Dittmann plädierte mit den beiden anderen Volksbeauftragten von der USPD für den Weg „von der bürgerlichen Republik zur proletarischen Revolution“. Das war ihr beherrschendes Thema ab November 1918 zusammen mit Rosa Luxemburg in direktem Bezug nicht nur zur Russischen Revolution, sondern auch zu der „Berliner revolutionären Bewegung“ 1918/19. Dittmann sah eine seiner Aufgaben darin, die Mitglieder in der gespaltenen Sozialdemokratie darauf vorzubereiten, den Kontakt zu den radikalen Linken in der Spartakusgruppe nicht abreißen zu lassen und die Zusammenarbeit mit den Repräsentanten des bürgerlichen Lagers einzuschränken. Auch galt es, den seit 1916 bestehenden Kontakt zu den Matrosen der Kriegsmarine in Kiel, Cuxhaven und Wilhelmshaven wieder aufzunehmen und ihrem Schicksal nachzugehen. Die Führung der USPD, die „Richtung Haase-Ledebour-Dittmann“, wurde neben den Linksradikalen (Spartakusbund, Gruppe Internationale, Bremer Linksradikale, Internationaler Jugendbund usw.) für die Verteilung von Flugblättern wie auch der Verbreitung der „Sozialistischen Friedenspropaganda“ und der „gewaltsamen Lahmlegung der Flotte“ vom Reichskriegsgericht verantwortlich gemacht und – trotz ihrer Immunität als Reichstagsabgeordnete - mit Zuchthausstrafen überzogen. Mit den Revolutionären Obleuten der Berliner Metallarbeiter gehörte Dittmann zu den Organisatoren des großen Friedensstreiks der Berliner Munitionsarbeiter, an dem am 28 Januar 1918 400.000 Arbeiter und Arbeiterinnen teilnahmen[12]. Außerdem beschuldigte ihn der Reichsstaatsanwalt, bereits im Juli 1917 im Zusammenhang mit den Marine-Unruhen in Kiel eine Rede gehalten zu haben und im Besitz von zwölf Namen von Matrosen des Torpedobootes „SMS Ziethen“ zu sein, die an die USPD-Zentrale in Berlin und von dort an das Bezirkssekretariat der USPD Bremen gesandt worden seien.[13] Dittmann nutzte als Abgeordneter nach Ende des Krieges die Möglichkeit, diese „öffentlichen Auseinandersetzungen über die Ursachen des Zusammenbruchs und der Revolution von 1918“ erstmals aus dem amtlichen Aktenmaterial in seiner großen Reichstagsrede vom 1926 einer breiten Öffentlichkeit zugänglich zu machen. Er hob hervor, dass „die Unruhen, die im Sommer 1917 auf den Schiffen der Marine in Wilhelmshaven und Kiel ausbrachen wie auch die revolutionäre Erhebung auf der Flotte in den ersten Novembertagen 1918“ dabei eine große Rolle spielten.[14]
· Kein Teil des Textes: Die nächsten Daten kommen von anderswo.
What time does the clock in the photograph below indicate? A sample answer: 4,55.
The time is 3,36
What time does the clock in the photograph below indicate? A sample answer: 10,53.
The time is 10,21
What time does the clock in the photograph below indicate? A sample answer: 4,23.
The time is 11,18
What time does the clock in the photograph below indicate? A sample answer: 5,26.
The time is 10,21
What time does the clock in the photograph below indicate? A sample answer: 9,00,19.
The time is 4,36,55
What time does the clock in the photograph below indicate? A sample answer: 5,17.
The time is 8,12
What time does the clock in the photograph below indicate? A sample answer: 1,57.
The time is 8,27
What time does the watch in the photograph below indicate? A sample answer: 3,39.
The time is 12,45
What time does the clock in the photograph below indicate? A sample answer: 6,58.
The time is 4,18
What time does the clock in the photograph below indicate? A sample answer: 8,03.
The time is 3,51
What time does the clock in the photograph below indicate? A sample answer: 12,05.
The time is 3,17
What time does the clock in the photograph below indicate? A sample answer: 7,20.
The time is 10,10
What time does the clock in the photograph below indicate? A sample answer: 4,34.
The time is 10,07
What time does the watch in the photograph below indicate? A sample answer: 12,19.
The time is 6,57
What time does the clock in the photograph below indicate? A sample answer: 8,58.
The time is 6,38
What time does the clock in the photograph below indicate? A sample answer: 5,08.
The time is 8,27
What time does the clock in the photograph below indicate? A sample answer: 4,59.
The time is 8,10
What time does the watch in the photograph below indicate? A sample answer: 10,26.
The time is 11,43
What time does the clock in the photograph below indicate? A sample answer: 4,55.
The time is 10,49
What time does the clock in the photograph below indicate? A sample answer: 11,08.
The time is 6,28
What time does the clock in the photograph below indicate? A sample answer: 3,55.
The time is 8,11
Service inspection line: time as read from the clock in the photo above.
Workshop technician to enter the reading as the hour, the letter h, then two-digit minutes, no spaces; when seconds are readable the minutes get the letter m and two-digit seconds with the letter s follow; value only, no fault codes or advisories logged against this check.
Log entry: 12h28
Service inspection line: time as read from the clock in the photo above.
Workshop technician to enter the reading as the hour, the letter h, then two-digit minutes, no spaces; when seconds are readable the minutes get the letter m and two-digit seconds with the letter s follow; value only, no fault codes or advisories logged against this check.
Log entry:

Dittmann hatte am 22. und 23. Januar 1926 eine sechsstündige Rede vor dem von ihm geleiteten parlamentarischen Untersuchungsausschuss des Reichstages zur „Dolchstoß-Legende“ gehalten. Mit dieser die Geschichte fälschenden Zwecklüge behaupteten Rechtsparteien und nationalistische Gruppen, dass das deutsche Heer im Felde nicht militärisch besiegt, sondern von „hinten erdolcht“ worden sei – durch Dittmanns Anhänger der Novemberrevolution von 1918. Dittmanns Ausführungen über die Marinevorgänge von 1917 und 1918 schlugen wie eine Bombe ein.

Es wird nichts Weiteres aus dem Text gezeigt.